6. Il résulte de tout ce qui précède, et sans qu'il soit besoin de se prononcer sur les autres moyens de la requête, que Mme B... est fondée à soutenir que c'est à tort que, par le jugement attaqué, le tribunal administratif de Montreuil a rejeté sa demande.
Sur les conclusions à fin d'injonction :
7. Dans les circonstances de l'espèce, il y a lieu d'enjoindre au préfet de la Seine-Saint-Denis ou au préfet territorialement compétent de procéder au réexamen de la situation de Mme B... en prenant en considération les éléments énoncés au point 4, dans un délai de deux mois à compter de la notification du présent arrêt, et de lui délivrer, dans l'attente de sa décision, une autorisation provisoire de séjour l'autorisant à travailler.
Sur les frais liés à l'instance :
8. Dans les circonstances de l'espèce, il y a lieu de mettre à la charge de l'Etat la somme de 1 500 euros à verser à Mme B... sur le fondement des dispositions de l'article L. 761-1 du code de justice administrative.
D É C I D E :
Article 1er : Le jugement n° 2112175 du 9 février 2023 du tribunal administratif de Montreuil et l'arrêté du 20 août 2021 du préfet de la Seine-Saint-Denis sont annulés.
Article 2 : Il est enjoint au préfet de la Seine-Saint-Denis ou au préfet territorialement compétent de procéder au réexamen de la situation de Mme B..., en prenant en considération les éléments énoncés au point 4 de l'arrêt, dans un délai de deux mois à compter de
la notification de l'arrêt et de lui délivrer sans délai une autorisation provisoire de séjour l'autorisant à travailler.
Article 3 : L'Etat versera à Mme B... la somme de 1 500 euros au titre de l'article L. 761-1 du code de justice administrative.
Article 4 : Le présent arrêt sera notifié à Mme D... B..., au ministre de l'intérieur et des outre-mer et au préfet de la Seine-Saint-Denis.
Copie en sera adressée au procureur de la République près le tribunal judiciaire de Bobigny en application de l'article R. 751-10 du code de justice administrative.

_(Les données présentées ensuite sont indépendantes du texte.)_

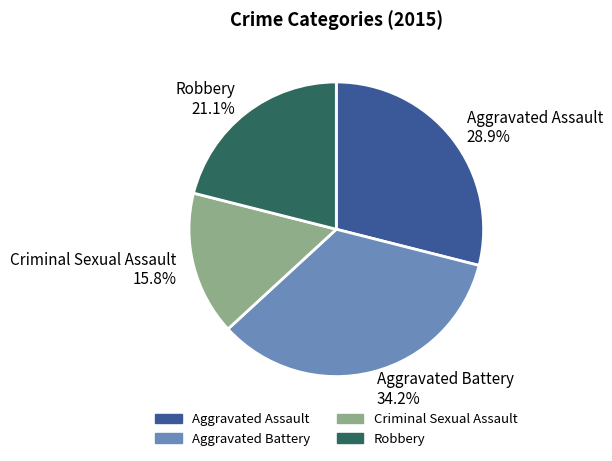

To the nearest percent, what is the difference between the largest and smallest slice percentages?

18%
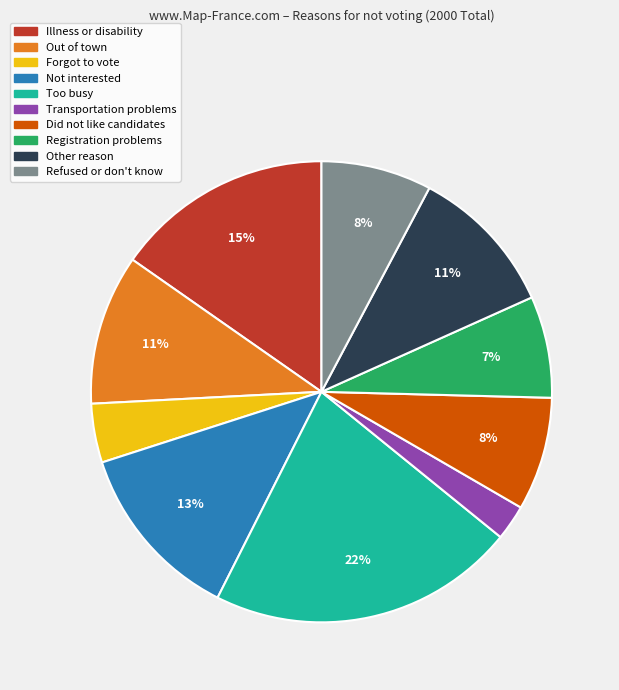

Is the sum of Did not like candidates and Forgot to vote greater than half?

No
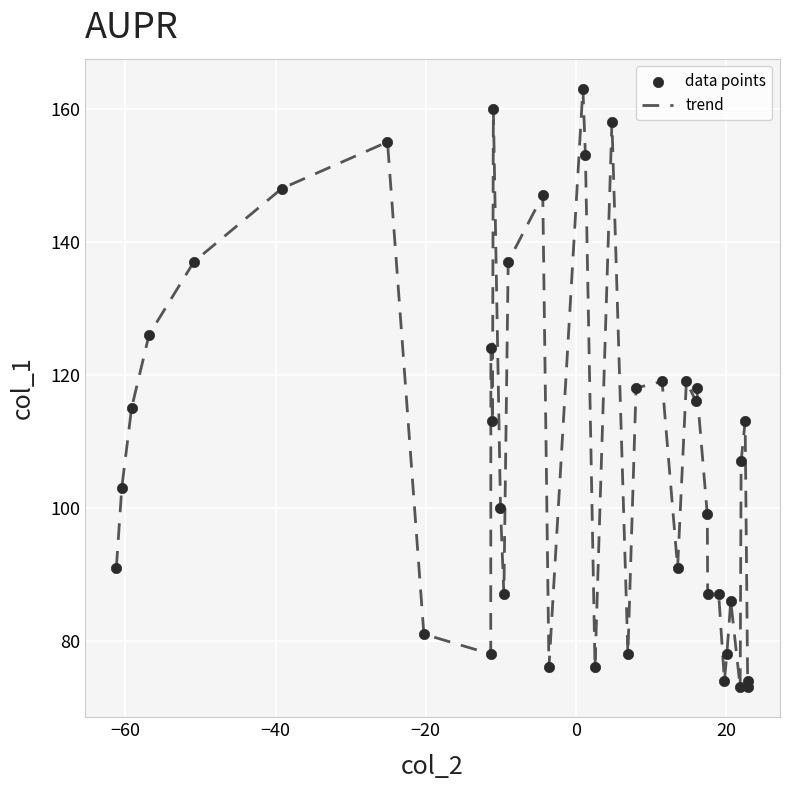

What is the maximum value shown in the chart?

163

Délibéré après l'audience du 5 février 2024, à laquelle siégeaient :
- Mme Menasseyre, présidente de chambre,
- Mme Vrignon-Villalba, présidente assesseure,
- Mme Larsonnier, première conseillère.
Rendu public par mise à disposition au greffe le 4 mars 2024.
La rapporteure,
V. Larsonnier La présidente,
A. Menasseyre
La greffière,
N. Couty
La République mande et ordonne au ministre de l'intérieur et des outre-mer en ce qui le concerne ou à tous commissaires de justice à ce requis en ce qui concerne les voies de droit commun contre les parties privées, de pourvoir à l'exécution de la présente décision.